Middle of the day in the forest this grizzly mother and her two cubs walking, searching for food. Stopping to dig for roots, eating berries they came across and other vegetation. With no threat in the area, the cubs often lingered behind their mom, playing and eating.
Large male grizzly spotted walking near the edge of the forest. Bears at this time are spread out, searching for food. They have about two months to go before some will start looking to go to sleep. Not much food can be found bottom of the valleys, higher up in the meadows where food comes later, are places where the bears are searching. Adding on weight to survive the coming winter, half pregnant females adding on weight to be able to give birth in January.
Shepherd canadensis are their official name, but also called buffalo berry, soapberry, and by a few other names.

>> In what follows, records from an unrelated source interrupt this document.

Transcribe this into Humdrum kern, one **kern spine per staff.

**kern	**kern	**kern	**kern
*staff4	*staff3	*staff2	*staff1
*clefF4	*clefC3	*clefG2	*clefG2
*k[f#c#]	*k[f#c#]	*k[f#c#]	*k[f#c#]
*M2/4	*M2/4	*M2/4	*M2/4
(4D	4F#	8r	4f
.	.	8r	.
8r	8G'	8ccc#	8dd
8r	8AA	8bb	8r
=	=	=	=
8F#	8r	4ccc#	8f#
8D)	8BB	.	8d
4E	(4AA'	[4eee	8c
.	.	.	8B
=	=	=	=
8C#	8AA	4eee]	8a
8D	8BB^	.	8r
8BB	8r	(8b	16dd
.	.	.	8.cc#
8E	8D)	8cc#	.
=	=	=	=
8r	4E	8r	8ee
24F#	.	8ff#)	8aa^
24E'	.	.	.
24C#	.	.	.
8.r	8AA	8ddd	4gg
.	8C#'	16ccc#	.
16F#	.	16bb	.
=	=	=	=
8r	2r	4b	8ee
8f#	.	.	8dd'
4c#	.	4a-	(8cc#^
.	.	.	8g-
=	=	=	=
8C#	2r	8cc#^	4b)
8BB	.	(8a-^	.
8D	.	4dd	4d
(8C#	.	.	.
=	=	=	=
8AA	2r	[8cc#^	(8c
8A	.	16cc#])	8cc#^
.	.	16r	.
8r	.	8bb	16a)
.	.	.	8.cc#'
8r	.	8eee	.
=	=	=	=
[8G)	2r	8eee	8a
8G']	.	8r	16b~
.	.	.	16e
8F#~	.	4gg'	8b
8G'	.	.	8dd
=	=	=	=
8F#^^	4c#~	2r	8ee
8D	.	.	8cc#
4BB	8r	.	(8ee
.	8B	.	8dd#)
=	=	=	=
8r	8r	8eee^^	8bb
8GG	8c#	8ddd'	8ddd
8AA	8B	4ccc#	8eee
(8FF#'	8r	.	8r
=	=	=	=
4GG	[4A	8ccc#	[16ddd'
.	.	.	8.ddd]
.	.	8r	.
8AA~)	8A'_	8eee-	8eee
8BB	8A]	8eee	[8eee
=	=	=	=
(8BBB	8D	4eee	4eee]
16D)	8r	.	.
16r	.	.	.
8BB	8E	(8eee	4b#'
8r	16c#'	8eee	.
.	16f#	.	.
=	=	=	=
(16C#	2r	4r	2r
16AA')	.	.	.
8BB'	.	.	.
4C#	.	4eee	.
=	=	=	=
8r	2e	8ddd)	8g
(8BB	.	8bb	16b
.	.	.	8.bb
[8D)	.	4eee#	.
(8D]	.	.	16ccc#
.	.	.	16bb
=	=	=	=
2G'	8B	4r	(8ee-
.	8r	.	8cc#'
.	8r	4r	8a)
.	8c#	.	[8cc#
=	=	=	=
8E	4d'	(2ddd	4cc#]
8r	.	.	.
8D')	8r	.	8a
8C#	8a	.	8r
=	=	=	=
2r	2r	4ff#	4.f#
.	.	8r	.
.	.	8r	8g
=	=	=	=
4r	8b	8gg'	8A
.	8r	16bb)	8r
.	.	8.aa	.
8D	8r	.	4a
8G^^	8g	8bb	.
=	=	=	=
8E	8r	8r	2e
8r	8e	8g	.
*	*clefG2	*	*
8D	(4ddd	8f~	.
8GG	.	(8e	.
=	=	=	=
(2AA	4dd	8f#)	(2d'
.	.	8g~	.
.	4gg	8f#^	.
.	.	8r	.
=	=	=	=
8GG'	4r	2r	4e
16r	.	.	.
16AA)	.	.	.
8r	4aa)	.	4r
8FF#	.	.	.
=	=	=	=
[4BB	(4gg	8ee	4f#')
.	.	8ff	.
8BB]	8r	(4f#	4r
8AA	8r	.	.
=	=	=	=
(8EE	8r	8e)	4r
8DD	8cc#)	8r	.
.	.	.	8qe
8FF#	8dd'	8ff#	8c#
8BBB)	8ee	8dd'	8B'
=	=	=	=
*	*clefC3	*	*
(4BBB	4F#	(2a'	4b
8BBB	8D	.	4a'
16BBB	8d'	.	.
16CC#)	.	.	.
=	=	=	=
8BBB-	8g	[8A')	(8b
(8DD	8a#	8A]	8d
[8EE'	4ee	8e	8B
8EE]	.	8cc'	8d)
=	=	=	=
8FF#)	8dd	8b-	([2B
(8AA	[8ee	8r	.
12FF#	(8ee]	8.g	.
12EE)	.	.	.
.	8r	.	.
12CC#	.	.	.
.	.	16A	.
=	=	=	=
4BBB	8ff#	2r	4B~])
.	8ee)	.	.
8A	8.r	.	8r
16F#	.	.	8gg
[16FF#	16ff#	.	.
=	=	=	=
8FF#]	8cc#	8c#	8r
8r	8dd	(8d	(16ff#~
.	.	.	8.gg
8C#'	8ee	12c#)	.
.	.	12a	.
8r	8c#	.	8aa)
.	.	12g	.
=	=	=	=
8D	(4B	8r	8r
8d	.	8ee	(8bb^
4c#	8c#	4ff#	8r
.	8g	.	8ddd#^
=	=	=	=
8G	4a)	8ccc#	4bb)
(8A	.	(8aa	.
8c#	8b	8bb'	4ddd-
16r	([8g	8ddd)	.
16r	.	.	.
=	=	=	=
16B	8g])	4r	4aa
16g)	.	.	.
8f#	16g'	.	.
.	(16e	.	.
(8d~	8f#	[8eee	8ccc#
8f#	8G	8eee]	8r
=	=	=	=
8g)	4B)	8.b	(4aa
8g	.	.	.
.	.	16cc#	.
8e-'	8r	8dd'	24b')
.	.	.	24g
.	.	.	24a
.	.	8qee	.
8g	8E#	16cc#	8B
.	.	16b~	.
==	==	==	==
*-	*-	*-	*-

The plant has edible berries, usually in red, but also seen in yellow and orange colours. Found across Canada, the shrub grows from a meter to two meters tall, grows in dry to moist woods, on sandy, rocky and in gravelly soils. Out here it blooms in May to June and the berries ripen in July. Elk, deer and bighorn sheep consume the leaves, while some birds and mammals eat the berries. The later includes both the brown and the black bear.
Six month old grizzly cub, enjoying its first summer. Every day is a new challenge, everyday security provided by it's mother. It will spend 3 to 4 years with its mother, learning what to eat and how to be safe.
This kid was just few weeks old when the picture was taken. Getting to spend sometime near the bottom of the valley, with its mother nearby. Most of its time will be spent much higher up, where it's safe from most predators.
In wildlife for many species, including for the mountain goats, the female looks after their young from the day they are born to the day they are on their own. The nanny will give birth away from others, when the kid can get around the two will seek the company of others. The kid will never be too far from the nanny. The nanny will help the kid with food, help it learn to climb, nanny using their eyes to help guide the kid through a safe route on a side of a mountain. So the least a kid can do is provide it's mother a place to rest her head for a few seconds on a hot day.
A beautiful morning, watching a mother grizzly and her two cubs, one next to her and the other just outside the frame.
Most living in the mountains or visiting, have sighting of grizzlies on the top of their list of wildlife they want to see. It's one of the often asked questions on social media or face to face, where can they go to see bears. The answer will often disappoint them, which is "get out as much as you can'. There are other factors, look for them from May to October, take the slower speed routes and drive at the speed limit so your eyes can see more around you, but these and other factors play a smaller role. Get out and explore as much as possible. It's very rare I'll be out looking just for bears, I like to get out and explore and from experience I know I'll have more than my share of bear sightings. Nature is a pretty amazing, but it will never show you everything all at once, the more you get out the more it will show you.
Lot of people if not all want to see bears, the way to do it is no secret. The main way to see more bears is to get out more.